Hi, I've been trying to use VTune as a tool to measure performance of the software we develop in a computer-independent way.
The idea was to see how many instructions/clockticks our software was using during specific operations, and to be able to compare the results on different software versions without having to set up an identical computer. My idea was that the number of instructions used should be the same on all computers, regardless of CPU speed, and things like RAM and disk speed shouldn't significantly affect the number of instructions the software needed to perform an operation. I may be wrong on this assumption, though...
However, the results differe significantly on the two computers I have tried it on. Computer 1: Celeron 1,7 GHz, 512 MB ram - Average 784 Million instructions retired events. Computer 2: P4 3 GHz, 1 GB ram - Average 465 Million instructions retired events.

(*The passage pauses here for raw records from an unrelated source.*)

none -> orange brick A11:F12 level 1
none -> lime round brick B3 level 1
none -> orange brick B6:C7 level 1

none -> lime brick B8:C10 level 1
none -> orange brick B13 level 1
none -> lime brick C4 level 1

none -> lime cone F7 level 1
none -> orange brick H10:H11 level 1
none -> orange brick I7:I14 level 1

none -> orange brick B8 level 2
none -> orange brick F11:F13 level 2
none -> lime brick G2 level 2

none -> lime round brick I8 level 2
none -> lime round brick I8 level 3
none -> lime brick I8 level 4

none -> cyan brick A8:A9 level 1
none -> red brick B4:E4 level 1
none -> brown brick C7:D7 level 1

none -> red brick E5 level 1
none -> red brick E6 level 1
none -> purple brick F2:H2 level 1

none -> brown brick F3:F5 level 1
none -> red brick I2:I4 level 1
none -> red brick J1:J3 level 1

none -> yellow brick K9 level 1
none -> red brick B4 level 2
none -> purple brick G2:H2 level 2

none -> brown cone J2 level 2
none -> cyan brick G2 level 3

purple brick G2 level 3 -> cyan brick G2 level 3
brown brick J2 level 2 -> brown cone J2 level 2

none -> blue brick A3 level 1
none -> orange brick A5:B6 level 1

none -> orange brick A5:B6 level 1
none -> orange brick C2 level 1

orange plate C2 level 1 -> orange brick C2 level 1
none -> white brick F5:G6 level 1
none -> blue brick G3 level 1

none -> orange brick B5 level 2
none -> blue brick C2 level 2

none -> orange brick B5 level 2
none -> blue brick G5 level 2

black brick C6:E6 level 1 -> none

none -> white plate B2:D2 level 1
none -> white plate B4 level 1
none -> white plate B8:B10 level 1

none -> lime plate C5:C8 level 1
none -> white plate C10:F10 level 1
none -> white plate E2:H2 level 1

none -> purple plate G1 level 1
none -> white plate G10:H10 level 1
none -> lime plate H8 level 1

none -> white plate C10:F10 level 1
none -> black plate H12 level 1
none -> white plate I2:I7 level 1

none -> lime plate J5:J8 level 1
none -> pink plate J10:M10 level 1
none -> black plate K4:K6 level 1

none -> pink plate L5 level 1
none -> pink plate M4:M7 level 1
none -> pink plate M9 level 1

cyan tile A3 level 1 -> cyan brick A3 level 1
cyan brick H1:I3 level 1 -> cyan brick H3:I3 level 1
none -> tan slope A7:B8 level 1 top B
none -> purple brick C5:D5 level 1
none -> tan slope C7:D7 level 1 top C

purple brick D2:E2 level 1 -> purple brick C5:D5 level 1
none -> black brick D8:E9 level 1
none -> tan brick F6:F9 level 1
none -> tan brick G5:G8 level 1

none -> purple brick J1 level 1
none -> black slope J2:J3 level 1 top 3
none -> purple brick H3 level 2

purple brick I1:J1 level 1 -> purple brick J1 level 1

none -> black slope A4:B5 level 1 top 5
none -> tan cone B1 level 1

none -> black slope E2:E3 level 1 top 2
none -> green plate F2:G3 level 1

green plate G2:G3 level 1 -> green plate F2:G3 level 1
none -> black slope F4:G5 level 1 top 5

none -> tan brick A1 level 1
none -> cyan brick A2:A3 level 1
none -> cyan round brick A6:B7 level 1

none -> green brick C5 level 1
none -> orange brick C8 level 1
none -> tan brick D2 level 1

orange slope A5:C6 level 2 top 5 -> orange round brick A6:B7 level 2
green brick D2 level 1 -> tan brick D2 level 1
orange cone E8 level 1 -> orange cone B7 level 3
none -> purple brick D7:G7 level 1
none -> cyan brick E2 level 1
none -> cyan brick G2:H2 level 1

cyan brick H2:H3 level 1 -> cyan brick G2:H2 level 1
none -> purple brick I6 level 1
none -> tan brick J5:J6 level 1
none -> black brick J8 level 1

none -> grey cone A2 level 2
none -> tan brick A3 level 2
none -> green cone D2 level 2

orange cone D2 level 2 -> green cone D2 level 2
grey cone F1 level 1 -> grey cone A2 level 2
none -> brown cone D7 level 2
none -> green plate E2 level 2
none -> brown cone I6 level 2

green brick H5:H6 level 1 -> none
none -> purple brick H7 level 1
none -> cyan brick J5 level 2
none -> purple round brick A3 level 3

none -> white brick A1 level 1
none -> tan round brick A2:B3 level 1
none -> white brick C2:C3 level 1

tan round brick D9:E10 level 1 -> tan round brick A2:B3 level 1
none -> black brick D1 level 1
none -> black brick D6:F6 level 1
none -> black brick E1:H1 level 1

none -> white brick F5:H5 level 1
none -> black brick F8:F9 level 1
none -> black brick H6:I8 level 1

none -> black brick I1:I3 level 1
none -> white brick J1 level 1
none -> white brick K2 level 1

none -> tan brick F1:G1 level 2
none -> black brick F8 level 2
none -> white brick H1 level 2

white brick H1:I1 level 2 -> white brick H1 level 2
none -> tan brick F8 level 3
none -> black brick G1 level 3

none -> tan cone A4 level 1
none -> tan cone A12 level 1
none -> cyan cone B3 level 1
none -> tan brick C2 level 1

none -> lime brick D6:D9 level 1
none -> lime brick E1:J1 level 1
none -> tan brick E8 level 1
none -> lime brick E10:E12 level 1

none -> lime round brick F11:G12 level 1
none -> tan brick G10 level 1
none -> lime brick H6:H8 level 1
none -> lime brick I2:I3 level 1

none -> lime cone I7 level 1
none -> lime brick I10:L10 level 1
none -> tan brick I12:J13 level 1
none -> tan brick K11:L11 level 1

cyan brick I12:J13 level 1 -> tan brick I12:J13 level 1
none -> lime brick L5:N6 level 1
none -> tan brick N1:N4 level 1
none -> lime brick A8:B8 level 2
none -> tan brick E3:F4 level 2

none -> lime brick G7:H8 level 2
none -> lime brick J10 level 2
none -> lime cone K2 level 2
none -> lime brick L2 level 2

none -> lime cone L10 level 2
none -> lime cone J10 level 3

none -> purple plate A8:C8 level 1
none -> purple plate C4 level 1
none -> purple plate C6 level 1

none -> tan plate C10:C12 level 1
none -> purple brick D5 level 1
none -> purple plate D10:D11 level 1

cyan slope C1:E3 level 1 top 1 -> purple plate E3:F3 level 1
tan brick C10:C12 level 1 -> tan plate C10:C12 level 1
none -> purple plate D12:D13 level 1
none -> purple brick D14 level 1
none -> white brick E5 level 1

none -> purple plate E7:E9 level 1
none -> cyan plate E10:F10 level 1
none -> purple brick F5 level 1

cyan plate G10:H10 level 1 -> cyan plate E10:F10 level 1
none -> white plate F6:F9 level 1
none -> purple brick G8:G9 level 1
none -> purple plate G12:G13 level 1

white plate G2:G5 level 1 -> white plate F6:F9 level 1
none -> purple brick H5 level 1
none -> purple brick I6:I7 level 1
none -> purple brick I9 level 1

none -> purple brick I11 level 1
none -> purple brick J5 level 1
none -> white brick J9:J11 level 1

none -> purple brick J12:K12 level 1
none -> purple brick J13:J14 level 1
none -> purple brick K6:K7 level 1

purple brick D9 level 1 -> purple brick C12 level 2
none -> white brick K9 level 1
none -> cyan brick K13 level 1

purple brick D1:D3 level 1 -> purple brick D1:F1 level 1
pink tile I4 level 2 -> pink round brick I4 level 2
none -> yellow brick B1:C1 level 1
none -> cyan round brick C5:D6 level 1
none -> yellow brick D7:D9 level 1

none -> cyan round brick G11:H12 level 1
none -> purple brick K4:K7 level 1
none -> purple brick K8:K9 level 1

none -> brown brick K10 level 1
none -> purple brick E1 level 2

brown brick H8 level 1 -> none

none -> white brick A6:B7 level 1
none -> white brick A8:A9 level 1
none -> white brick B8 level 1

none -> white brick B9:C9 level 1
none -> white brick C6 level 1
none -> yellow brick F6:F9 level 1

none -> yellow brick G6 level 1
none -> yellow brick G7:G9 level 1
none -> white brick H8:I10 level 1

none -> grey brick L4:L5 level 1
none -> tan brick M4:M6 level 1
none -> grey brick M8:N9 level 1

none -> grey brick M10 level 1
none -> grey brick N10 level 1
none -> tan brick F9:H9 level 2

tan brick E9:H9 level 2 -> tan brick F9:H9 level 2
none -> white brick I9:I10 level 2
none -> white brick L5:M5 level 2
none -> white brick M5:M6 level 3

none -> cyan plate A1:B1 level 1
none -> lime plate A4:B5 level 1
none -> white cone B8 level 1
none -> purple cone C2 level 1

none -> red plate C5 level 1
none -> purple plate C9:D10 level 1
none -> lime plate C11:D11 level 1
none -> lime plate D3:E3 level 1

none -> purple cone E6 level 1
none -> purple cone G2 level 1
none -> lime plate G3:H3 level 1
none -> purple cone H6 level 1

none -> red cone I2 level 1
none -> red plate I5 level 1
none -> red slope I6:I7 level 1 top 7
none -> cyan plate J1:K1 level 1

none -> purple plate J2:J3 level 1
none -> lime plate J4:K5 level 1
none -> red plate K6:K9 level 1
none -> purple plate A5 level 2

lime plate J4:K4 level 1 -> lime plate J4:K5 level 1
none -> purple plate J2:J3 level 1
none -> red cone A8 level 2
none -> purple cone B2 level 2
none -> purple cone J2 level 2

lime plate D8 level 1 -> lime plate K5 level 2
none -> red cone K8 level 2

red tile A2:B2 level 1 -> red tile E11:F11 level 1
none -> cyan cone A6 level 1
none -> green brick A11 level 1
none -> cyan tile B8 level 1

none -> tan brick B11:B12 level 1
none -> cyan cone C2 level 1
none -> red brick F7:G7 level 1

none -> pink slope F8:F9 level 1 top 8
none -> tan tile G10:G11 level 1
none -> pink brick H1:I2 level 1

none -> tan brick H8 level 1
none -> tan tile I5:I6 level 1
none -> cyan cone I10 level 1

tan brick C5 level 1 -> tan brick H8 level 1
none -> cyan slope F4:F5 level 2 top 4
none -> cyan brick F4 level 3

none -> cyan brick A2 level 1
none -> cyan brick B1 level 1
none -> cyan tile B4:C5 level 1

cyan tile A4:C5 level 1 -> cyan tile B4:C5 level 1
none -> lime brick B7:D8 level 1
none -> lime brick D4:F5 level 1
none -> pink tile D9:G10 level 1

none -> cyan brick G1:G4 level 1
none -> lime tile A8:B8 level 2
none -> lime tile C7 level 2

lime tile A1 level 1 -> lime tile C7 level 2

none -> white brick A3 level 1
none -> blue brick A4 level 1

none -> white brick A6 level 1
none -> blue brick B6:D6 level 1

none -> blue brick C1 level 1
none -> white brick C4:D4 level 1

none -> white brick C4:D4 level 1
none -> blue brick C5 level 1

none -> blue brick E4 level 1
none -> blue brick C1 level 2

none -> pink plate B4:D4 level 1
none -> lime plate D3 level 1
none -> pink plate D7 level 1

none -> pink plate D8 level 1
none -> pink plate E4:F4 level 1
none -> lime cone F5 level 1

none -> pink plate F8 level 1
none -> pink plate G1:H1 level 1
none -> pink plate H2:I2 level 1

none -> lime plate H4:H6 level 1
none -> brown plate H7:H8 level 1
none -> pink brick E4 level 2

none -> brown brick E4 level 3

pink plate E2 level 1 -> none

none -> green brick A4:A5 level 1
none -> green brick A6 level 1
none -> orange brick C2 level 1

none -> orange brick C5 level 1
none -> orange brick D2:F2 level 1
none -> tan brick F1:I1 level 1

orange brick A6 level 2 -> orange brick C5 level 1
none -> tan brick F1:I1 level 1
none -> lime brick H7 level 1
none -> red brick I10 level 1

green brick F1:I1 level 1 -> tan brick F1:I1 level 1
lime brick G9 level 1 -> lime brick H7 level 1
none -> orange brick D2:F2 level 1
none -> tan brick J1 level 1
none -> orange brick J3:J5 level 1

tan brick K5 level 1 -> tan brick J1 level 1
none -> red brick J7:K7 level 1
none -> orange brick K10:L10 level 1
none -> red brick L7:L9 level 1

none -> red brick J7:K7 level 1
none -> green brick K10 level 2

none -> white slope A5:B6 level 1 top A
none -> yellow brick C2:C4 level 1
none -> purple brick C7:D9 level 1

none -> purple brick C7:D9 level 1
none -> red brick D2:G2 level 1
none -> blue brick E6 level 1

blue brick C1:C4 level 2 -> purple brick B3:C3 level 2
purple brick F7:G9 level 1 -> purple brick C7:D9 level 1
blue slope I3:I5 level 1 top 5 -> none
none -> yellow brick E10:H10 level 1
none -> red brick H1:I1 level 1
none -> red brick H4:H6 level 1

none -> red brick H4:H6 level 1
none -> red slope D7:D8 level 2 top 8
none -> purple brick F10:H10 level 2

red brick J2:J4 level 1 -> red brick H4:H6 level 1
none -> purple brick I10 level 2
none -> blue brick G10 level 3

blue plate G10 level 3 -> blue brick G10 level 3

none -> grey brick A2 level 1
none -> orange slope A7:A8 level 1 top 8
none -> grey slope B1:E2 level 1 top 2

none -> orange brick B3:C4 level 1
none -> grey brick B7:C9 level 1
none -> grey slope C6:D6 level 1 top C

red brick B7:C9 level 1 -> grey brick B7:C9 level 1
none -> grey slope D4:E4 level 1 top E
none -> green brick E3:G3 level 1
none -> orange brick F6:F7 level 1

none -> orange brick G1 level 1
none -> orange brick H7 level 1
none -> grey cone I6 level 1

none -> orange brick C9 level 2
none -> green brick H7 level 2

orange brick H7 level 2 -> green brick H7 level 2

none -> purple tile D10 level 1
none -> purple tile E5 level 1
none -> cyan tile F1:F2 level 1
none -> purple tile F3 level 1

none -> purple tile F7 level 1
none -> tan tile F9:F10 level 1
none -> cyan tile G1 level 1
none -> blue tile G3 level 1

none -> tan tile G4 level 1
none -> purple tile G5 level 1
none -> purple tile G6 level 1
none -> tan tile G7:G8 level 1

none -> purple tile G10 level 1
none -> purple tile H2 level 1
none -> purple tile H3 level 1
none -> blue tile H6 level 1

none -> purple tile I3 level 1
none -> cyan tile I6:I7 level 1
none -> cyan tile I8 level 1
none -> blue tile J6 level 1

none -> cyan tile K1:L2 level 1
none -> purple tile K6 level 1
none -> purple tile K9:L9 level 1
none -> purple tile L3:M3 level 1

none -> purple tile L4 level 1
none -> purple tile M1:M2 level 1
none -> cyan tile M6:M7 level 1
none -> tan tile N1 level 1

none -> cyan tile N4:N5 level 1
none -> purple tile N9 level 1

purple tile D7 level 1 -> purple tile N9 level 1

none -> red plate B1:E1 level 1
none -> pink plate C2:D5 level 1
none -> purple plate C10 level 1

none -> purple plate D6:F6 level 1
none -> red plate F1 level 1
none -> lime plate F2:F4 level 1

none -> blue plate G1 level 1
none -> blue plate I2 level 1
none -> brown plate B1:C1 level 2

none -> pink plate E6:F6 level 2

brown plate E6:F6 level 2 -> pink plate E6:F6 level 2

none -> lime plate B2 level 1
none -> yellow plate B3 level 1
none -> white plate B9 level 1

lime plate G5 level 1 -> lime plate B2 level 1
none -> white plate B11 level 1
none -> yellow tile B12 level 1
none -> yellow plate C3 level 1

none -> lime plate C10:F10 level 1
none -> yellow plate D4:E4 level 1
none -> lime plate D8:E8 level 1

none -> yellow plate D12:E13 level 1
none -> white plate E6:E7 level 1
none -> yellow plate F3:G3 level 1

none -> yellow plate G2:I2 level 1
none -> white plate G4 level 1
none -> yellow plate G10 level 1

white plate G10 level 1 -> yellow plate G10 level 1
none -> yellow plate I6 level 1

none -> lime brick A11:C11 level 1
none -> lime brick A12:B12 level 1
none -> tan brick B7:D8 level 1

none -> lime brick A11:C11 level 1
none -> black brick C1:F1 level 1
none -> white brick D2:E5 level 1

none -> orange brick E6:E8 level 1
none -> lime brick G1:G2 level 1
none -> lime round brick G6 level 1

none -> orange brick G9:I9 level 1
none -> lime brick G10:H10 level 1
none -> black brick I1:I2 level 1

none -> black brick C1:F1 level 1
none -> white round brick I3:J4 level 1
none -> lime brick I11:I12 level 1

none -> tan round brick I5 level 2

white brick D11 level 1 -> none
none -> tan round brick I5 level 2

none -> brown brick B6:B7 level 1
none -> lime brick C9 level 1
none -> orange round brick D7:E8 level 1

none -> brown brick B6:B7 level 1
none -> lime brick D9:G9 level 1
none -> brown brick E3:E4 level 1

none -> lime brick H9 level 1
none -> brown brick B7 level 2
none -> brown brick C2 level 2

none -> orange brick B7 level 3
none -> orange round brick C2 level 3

My suspicion is that the sampling rate is the cause of the different results. I guess more instructions are executed between the samples on the faster computer. Does anyone has any idea on how to work around this to be able to make a computer-independent performance measurement? Or is VTune perhaps not the right tool for the job?
Did you check that calibration is disabled on both computers, and that the sample-after counts are the same? Can you compile your code with the same option and get reasonable efficiency on both machines?
Thanks! That seems to have solved the problem. After disabling calibration and setting the same "sample after" value, I get practically the same result on widely different computers (1,7 GHz Celeron vs. 2,3 GHz Core Duo).
I'm just evaluating VTune so far, but now it looks like it can do what we want. Thanks again!